Task: Whichever lines include the word "nebo", copy them as they appear in the data.

[Page images and extracted text]
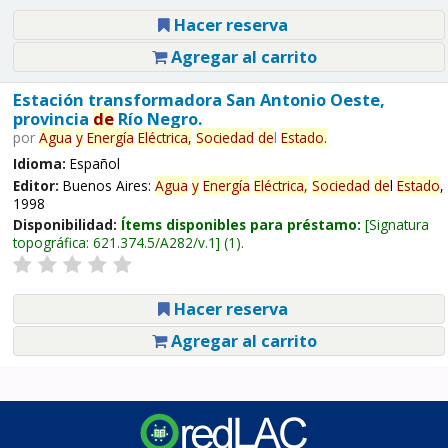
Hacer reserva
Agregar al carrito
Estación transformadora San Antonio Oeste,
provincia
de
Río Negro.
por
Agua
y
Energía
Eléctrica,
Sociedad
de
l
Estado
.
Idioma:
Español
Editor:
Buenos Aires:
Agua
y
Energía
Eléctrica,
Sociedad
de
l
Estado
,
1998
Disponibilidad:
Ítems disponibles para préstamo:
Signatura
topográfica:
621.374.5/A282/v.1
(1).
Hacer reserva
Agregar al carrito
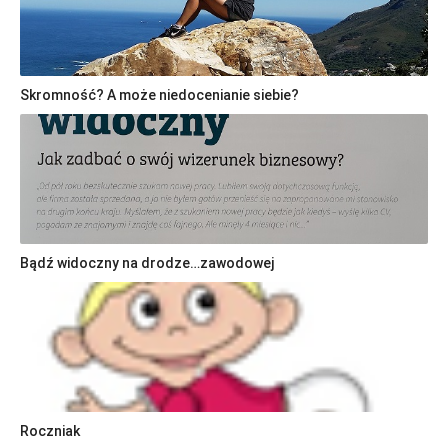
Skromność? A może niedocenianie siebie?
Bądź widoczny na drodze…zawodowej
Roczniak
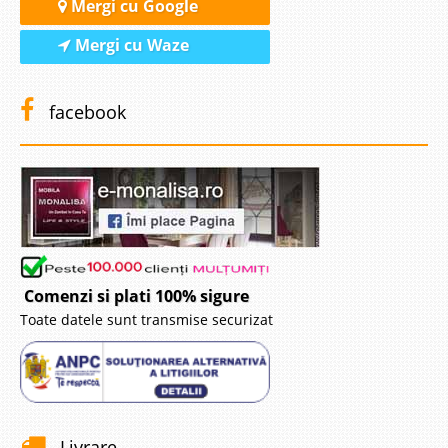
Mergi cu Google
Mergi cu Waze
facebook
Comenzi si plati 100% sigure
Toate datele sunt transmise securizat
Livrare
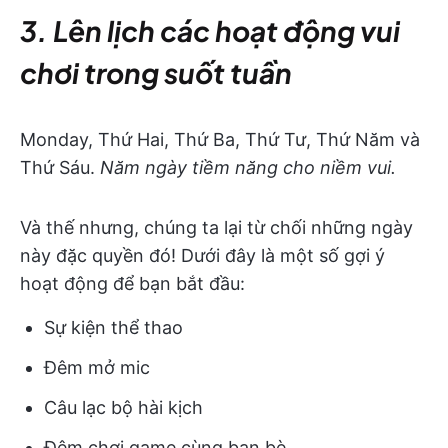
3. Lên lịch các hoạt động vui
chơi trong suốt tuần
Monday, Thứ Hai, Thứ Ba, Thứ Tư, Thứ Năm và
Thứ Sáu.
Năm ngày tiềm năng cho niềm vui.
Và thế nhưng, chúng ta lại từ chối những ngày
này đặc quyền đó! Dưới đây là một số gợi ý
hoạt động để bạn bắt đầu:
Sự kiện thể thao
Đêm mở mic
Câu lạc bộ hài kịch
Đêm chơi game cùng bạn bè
...
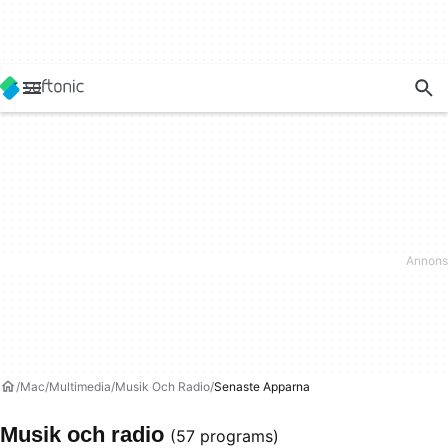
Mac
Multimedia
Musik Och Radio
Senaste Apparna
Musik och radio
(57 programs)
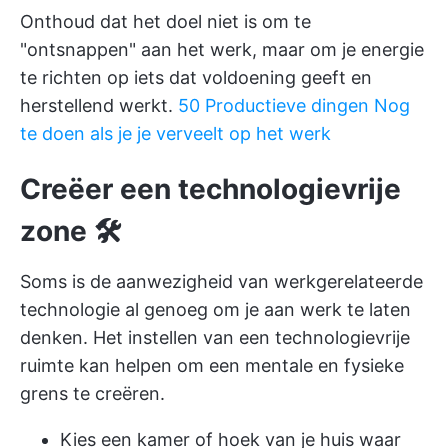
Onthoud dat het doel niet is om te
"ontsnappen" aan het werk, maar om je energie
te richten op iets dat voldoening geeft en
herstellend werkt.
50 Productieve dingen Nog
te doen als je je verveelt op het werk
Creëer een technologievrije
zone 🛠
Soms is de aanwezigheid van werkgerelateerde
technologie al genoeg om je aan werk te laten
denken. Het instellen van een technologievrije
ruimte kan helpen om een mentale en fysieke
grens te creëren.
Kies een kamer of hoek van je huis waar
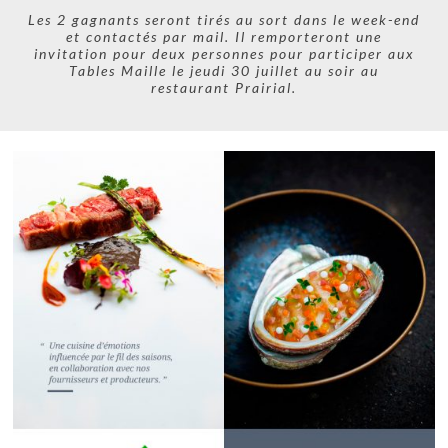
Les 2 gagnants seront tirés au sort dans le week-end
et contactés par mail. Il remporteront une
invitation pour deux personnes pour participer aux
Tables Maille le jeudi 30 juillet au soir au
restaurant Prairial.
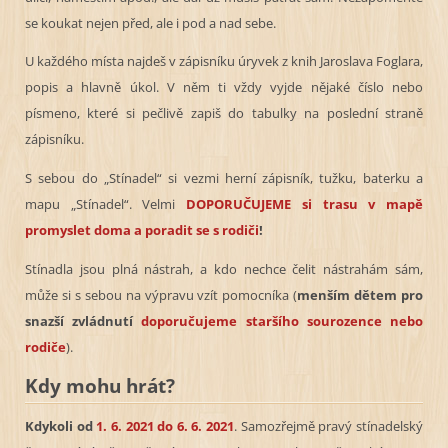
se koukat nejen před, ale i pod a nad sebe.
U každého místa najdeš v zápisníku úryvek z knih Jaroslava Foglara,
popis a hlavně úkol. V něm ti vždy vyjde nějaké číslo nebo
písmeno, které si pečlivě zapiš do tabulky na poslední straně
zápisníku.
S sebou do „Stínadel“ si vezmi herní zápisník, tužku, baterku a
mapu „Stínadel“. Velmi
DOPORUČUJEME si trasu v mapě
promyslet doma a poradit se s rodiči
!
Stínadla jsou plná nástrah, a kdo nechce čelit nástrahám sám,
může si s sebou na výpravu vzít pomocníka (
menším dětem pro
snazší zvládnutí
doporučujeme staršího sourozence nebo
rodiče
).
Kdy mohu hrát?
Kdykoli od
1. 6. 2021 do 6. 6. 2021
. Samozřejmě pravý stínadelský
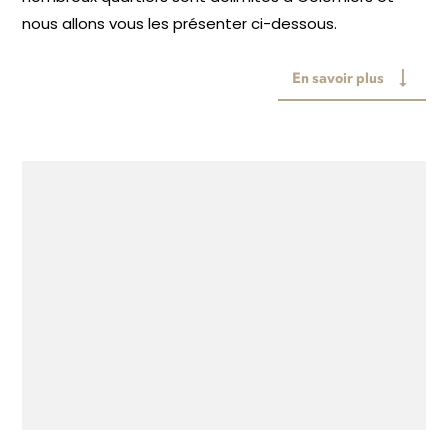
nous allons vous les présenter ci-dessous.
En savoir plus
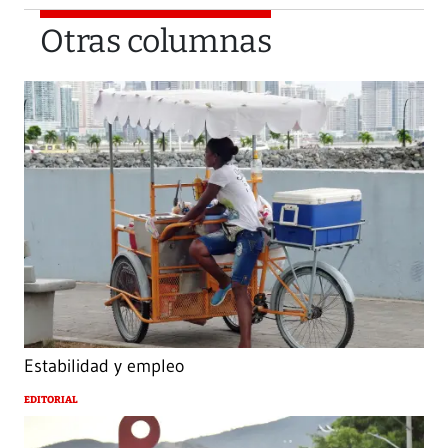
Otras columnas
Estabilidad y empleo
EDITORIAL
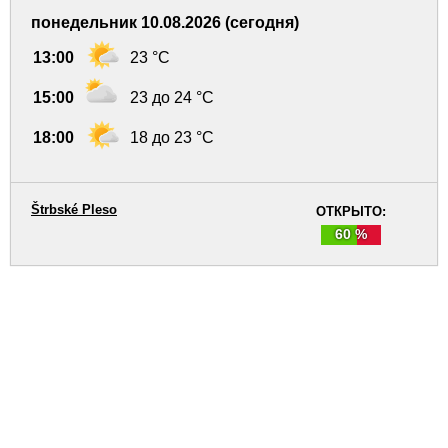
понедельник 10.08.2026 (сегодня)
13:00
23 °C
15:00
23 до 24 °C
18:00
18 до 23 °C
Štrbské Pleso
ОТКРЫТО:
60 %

Solution to this exercise:
popis a hlavně úkol. V něm ti vždy vyjde nějaké číslo nebo
doporučujeme staršího sourozence nebo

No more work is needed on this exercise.